Para terminar que isto já vai longo e eu tinha-me proposto escrever um texto curto e grosso, a criação mais extraordinária das civilizações “De-Entre-os-Dois-Rios”, mais do que a escrita, do que a roda e a agricultura foi o célebre compêndio de leis conhecido como Código de Hamurabi.

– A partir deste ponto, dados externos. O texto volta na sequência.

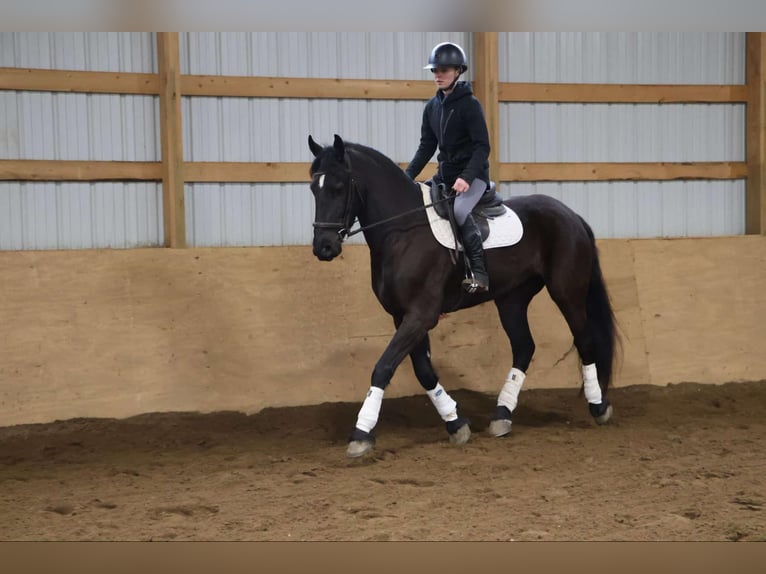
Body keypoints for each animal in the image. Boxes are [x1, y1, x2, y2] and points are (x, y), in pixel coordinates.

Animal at [308, 134, 617, 458]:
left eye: (338, 187)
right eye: (314, 188)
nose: (324, 247)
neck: (403, 232)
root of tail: (571, 215)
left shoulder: (420, 315)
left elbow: (383, 367)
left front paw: (361, 433)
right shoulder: (403, 316)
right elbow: (424, 371)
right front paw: (455, 423)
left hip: (566, 291)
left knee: (584, 340)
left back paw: (598, 406)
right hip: (512, 299)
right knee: (524, 347)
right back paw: (502, 415)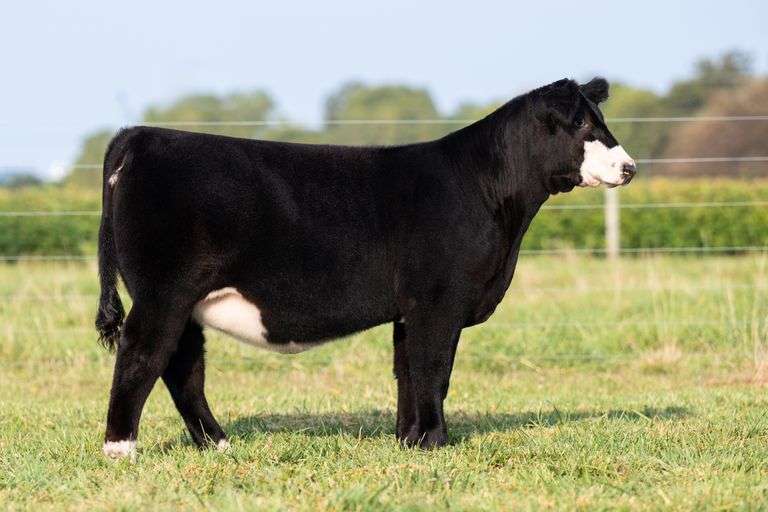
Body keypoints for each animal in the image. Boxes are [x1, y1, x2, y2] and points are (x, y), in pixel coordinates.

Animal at [95, 77, 635, 458]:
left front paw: (409, 440)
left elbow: (408, 370)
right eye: (583, 127)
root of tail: (138, 136)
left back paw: (218, 444)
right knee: (142, 354)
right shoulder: (438, 301)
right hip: (164, 292)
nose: (629, 168)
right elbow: (434, 367)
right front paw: (436, 441)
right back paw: (121, 449)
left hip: (183, 300)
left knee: (183, 366)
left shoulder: (410, 308)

Tudo bem que as civilizações de então não eram minimamente comparáveis em termos de complexidade com as de agora (basicamente as Leis de Hamurabi versavam sobre cumprimentos de contratos, roubos e receptação, escravos, estupros, ajuda a fugitivos e muito curiosamente sobre a difamação e falsos testemunhos pagos com muitas chicotadas e com graves consequências) mas a impressão com que fiquei foi de que não havia margem para grandes injustiças numa sociedade plenamente estruturada e organizada assente em 3 classes (excluindo nobreza e clero): a dos homens livres e proprietários de terras e suponho que pequenos artesãos também (e que não dependiam do palácio e do templo); a classe mediana onde se incluíam funcionários públicos, que tinham certas regalias no uso de terras; e finalmente na base, a dos escravos, que podiam ser comprados e vendidos até que conseguissem – eles próprios – comprar sua liberdade, e neste caso chamo a atenção do leitor, na medida que há meia dúzia de milhares de anos até os escravos poderiam melhorar a sua condição sócio-económica para além de estarem protegidos pelo Código, enquanto que os escravos no território de Angola, antes e depois da chegada de Diogo Cão eram-no para toda a vida e sem direitos comparáveis.

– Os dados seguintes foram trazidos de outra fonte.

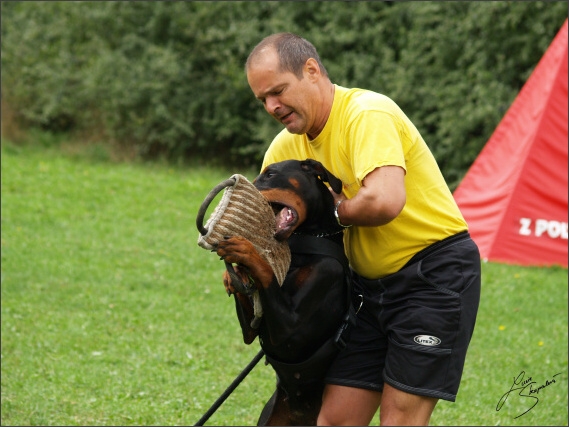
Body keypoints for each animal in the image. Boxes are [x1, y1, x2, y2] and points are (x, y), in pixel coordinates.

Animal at [216, 159, 352, 426]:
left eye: (270, 174)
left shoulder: (291, 328)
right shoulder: (252, 329)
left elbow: (266, 269)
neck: (304, 246)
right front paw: (233, 274)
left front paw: (245, 250)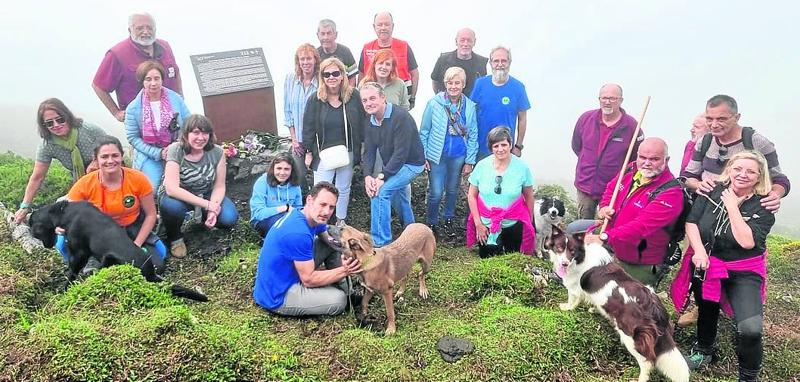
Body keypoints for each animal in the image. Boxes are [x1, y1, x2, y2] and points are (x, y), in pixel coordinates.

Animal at [30, 200, 208, 302]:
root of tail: (151, 274)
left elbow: (72, 273)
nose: (46, 246)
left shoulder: (80, 253)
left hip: (109, 259)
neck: (64, 212)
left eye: (35, 232)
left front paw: (65, 289)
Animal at [548, 225, 692, 382]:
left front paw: (567, 308)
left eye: (572, 251)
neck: (581, 258)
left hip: (631, 335)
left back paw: (641, 378)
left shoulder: (573, 287)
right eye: (559, 248)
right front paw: (594, 309)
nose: (564, 264)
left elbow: (572, 299)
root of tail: (654, 306)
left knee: (647, 360)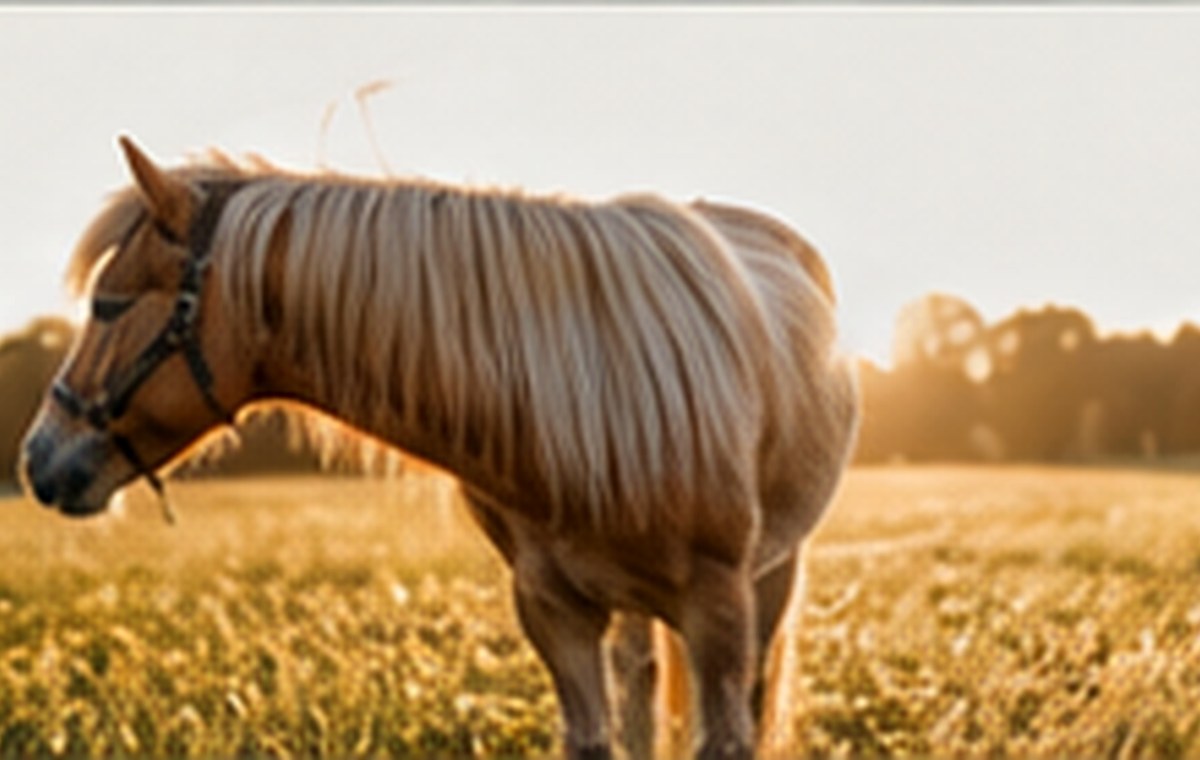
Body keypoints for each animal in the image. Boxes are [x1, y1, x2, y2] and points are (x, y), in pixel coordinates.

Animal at [21, 136, 859, 760]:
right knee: (641, 679)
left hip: (770, 577)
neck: (590, 401)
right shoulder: (553, 607)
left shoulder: (720, 606)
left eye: (110, 304)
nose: (38, 458)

Eram animais que serviam para determinados fins como uma ovelha serve para dar lã, leite, crias e carne e um burro servia para calcorrear as veredas e picadas montanhosas e transportar carga de um lado para o outro fomentando o fenómeno que mais contribuiu para a dispersão de ideias, desenvolvimento e riqueza – o comércio. De certa forma hoje uma grande franja da população angolana que vive abaixo do limiar da pobreza, sendo livre é mais escrava do que outrora só que o amo agora é o dinheiro que serve para consumir e comprar bens e serviços que os governos sabiamente fizeram considerar essenciais, mesmo sendo supérfluos. Uma coisa é certa, os escravos não passavam fome…
Tenho a certeza que se em Angola vigorasse este código, seriámos o país mais poderoso de África, apesar do princípio implícito de “olho por olho, dente por dente” parecer cruel e desumano. Mas garanto que se a magistratura e instituições de justiça angolanas estivessem sob um escrutino tão rigoroso e severo como o daqueles tempos – em que a pena para decisões injustas proferidas pelos juízes era paga com a vida – as pessoas não só confiariam no sistema como deixariam de prevaricar e importunar a ordem social.